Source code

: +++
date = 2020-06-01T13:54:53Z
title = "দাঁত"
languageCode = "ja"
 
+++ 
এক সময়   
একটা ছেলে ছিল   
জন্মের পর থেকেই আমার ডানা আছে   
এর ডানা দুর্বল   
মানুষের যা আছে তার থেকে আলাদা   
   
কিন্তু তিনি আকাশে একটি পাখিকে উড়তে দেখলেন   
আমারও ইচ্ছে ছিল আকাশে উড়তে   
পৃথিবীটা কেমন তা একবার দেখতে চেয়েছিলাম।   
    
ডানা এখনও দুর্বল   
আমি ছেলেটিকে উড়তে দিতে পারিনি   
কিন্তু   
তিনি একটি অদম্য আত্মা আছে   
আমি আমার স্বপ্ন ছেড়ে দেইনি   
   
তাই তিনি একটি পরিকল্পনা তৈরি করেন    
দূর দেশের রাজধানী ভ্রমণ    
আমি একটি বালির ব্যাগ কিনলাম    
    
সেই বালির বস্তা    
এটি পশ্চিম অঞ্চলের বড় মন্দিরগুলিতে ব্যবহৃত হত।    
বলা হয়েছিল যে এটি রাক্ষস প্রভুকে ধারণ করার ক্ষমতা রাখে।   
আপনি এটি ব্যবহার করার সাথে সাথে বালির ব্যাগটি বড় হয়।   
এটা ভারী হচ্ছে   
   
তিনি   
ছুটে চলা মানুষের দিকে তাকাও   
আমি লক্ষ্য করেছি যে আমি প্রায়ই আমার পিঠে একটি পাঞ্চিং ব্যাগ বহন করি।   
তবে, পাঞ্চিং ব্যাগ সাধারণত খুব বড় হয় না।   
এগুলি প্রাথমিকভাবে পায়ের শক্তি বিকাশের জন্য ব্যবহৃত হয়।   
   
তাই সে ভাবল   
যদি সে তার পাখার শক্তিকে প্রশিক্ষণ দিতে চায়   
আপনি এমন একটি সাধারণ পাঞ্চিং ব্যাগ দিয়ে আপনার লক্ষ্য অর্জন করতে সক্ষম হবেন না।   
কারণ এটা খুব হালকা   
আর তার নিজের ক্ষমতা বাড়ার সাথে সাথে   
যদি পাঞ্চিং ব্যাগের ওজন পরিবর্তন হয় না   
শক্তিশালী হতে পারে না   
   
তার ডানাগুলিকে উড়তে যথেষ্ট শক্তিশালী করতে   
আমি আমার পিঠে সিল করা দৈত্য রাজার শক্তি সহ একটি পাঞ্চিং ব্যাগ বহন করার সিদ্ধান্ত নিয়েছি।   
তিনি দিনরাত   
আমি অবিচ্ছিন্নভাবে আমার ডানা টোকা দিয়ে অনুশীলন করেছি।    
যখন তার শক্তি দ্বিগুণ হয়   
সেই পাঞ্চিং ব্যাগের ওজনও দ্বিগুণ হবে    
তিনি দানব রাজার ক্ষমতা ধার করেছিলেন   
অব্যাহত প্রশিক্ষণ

------------------------------------

**WHAT YOU HAVE TO DO**
Output the entire set of records exactly as shown.

**YOUR RESPONSE**
Source code

: +++
date = 2020-06-01T13:54:53Z
title = "দাঁত"
languageCode = "ja"
 
+++ 
এক সময়   
একটা ছেলে ছিল   
জন্মের পর থেকেই আমার ডানা আছে   
এর ডানা দুর্বল   
মানুষের যা আছে তার থেকে আলাদা   
   
কিন্তু তিনি আকাশে একটি পাখিকে উড়তে দেখলেন   
আমারও ইচ্ছে ছিল আকাশে উড়তে   
পৃথিবীটা কেমন তা একবার দেখতে চেয়েছিলাম।   
    
ডানা এখনও দুর্বল   
আমি ছেলেটিকে উড়তে দিতে পারিনি   
কিন্তু   
তিনি একটি অদম্য আত্মা আছে   
আমি আমার স্বপ্ন ছেড়ে দেইনি   
   
তাই তিনি একটি পরিকল্পনা তৈরি করেন    
দূর দেশের রাজধানী ভ্রমণ    
আমি একটি বালির ব্যাগ কিনলাম    
    
সেই বালির বস্তা    
এটি পশ্চিম অঞ্চলের বড় মন্দিরগুলিতে ব্যবহৃত হত।    
বলা হয়েছিল যে এটি রাক্ষস প্রভুকে ধারণ করার ক্ষমতা রাখে।   
আপনি এটি ব্যবহার করার সাথে সাথে বালির ব্যাগটি বড় হয়।   
এটা ভারী হচ্ছে   
   
তিনি   
ছুটে চলা মানুষের দিকে তাকাও   
আমি লক্ষ্য করেছি যে আমি প্রায়ই আমার পিঠে একটি পাঞ্চিং ব্যাগ বহন করি।   
তবে, পাঞ্চিং ব্যাগ সাধারণত খুব বড় হয় না।   
এগুলি প্রাথমিকভাবে পায়ের শক্তি বিকাশের জন্য ব্যবহৃত হয়।   
   
তাই সে ভাবল   
যদি সে তার পাখার শক্তিকে প্রশিক্ষণ দিতে চায়   
আপনি এমন একটি সাধারণ পাঞ্চিং ব্যাগ দিয়ে আপনার লক্ষ্য অর্জন করতে সক্ষম হবেন না।   
কারণ এটা খুব হালকা   
আর তার নিজের ক্ষমতা বাড়ার সাথে সাথে   
যদি পাঞ্চিং ব্যাগের ওজন পরিবর্তন হয় না   
শক্তিশালী হতে পারে না   
   
তার ডানাগুলিকে উড়তে যথেষ্ট শক্তিশালী করতে   
আমি আমার পিঠে সিল করা দৈত্য রাজার শক্তি সহ একটি পাঞ্চিং ব্যাগ বহন করার সিদ্ধান্ত নিয়েছি।   
তিনি দিনরাত   
আমি অবিচ্ছিন্নভাবে আমার ডানা টোকা দিয়ে অনুশীলন করেছি।    
যখন তার শক্তি দ্বিগুণ হয়   
সেই পাঞ্চিং ব্যাগের ওজনও দ্বিগুণ হবে    
তিনি দানব রাজার ক্ষমতা ধার করেছিলেন   
অব্যাহত প্রশিক্ষণ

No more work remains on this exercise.